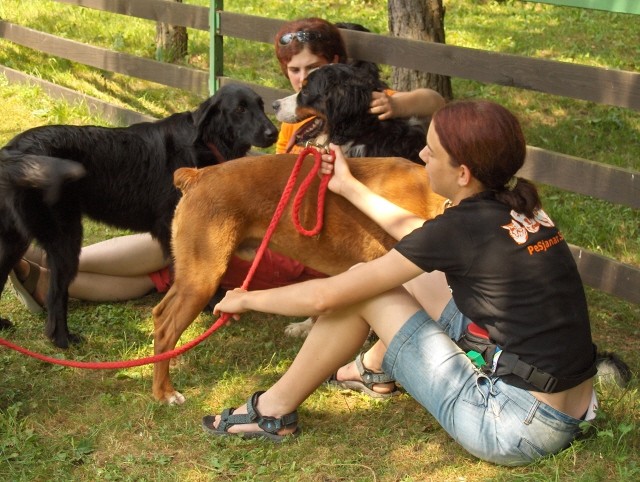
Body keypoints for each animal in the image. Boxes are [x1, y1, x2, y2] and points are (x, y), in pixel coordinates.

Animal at [1, 82, 278, 346]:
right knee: (56, 294)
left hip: (15, 241)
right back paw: (62, 340)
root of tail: (13, 151)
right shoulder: (175, 228)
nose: (273, 132)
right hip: (65, 238)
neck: (206, 143)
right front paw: (210, 305)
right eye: (240, 109)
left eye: (261, 106)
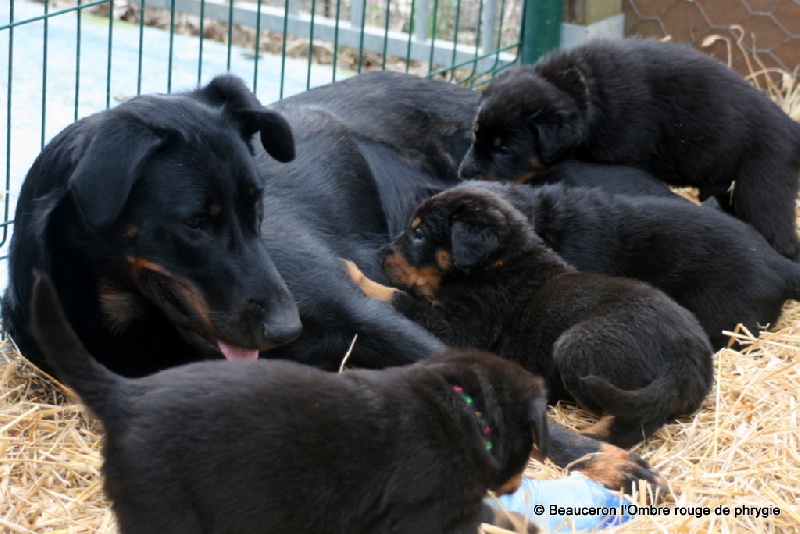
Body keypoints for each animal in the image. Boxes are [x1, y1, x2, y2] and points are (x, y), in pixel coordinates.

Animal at [346, 186, 712, 450]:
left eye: (419, 234)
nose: (381, 254)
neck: (494, 266)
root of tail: (690, 356)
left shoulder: (463, 328)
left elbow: (397, 297)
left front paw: (351, 270)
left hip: (577, 345)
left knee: (634, 421)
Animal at [460, 37, 800, 260]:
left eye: (504, 150)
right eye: (475, 134)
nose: (463, 175)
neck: (581, 91)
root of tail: (790, 127)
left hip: (762, 190)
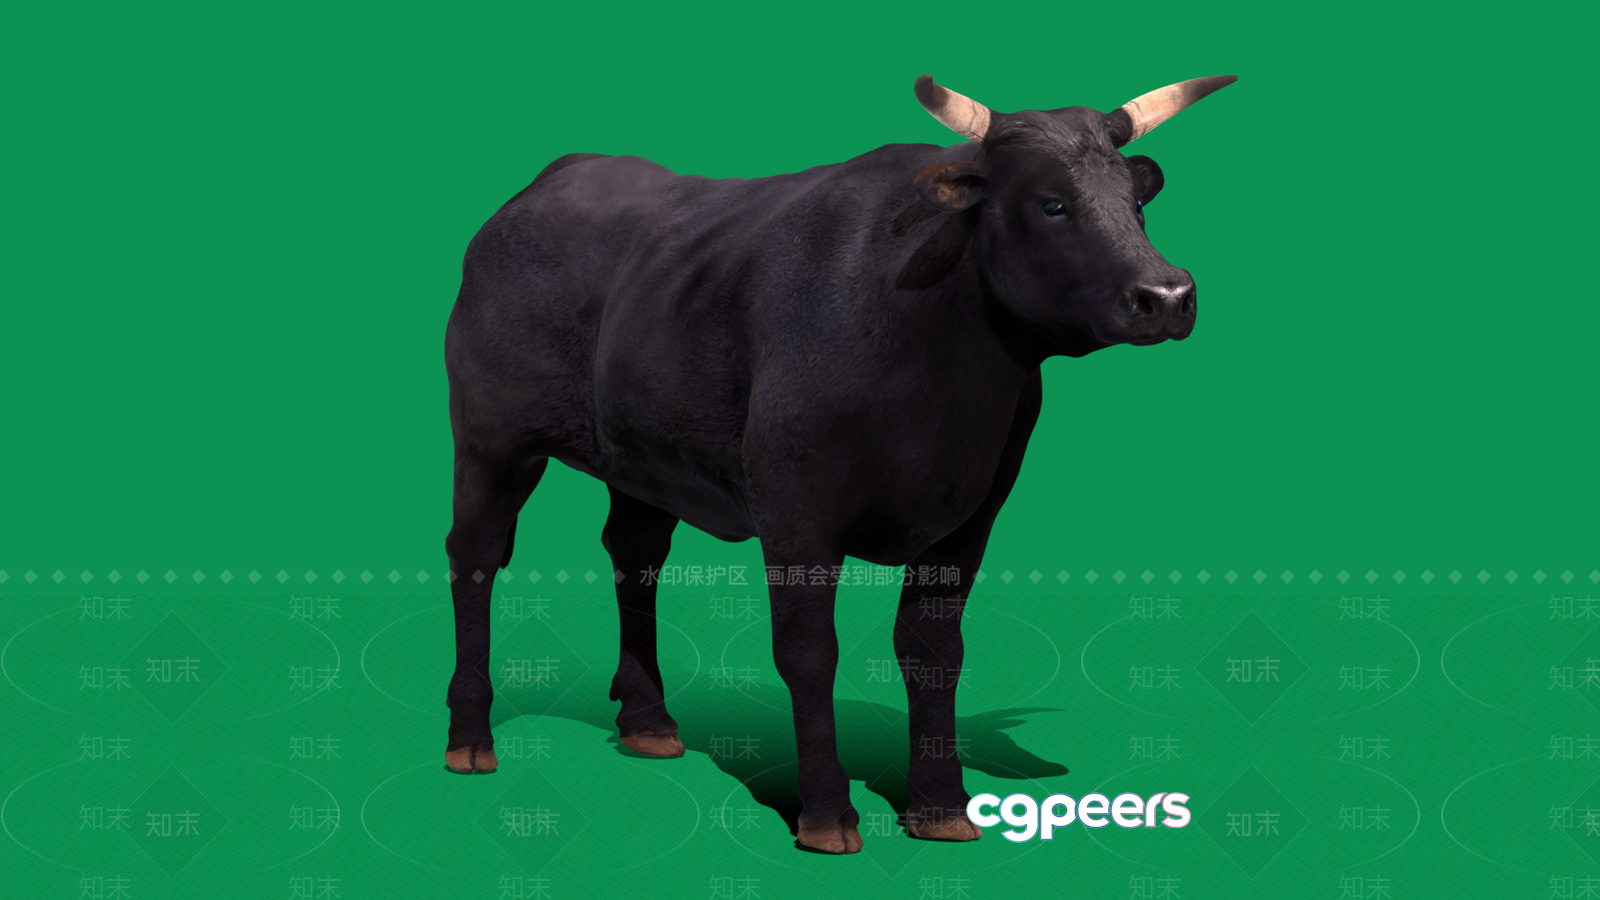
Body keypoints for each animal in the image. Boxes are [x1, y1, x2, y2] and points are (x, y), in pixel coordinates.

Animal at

────────────────────────────────────────

What you should do:
Repeat the records word for word, skipping pictures.

The answer:
Body keypoints for each animal in the image. Boxes are [x1, y1, x2, y2] and points are (x, y), in pixel coordinates.

Animal at [1, 82, 278, 346]:
right knee: (56, 294)
left hip: (15, 241)
right back paw: (62, 340)
root of tail: (13, 151)
right shoulder: (175, 228)
nose: (273, 132)
right hip: (65, 238)
neck: (206, 143)
right front paw: (210, 305)
right eye: (240, 109)
left eye: (261, 106)
Body keypoints for each animal in the image. Boxes are [x1, y1, x2, y2] and points are (x, y), in pixel coordinates.

Animal at [346, 186, 712, 450]:
left eye: (419, 234)
nose: (381, 254)
neck: (494, 266)
root of tail: (690, 356)
left shoulder: (463, 328)
left elbow: (397, 297)
left front paw: (351, 270)
left hip: (577, 345)
left knee: (634, 421)
Animal at [460, 37, 800, 260]:
left eye: (504, 150)
right eye: (475, 134)
nose: (463, 175)
neck: (581, 91)
root of tail: (790, 127)
left hip: (762, 190)
Body keypoints for each animal in the image. Boxes are [x1, y1, x2, y2] and points are (x, y), in pixel coordinates.

Animal at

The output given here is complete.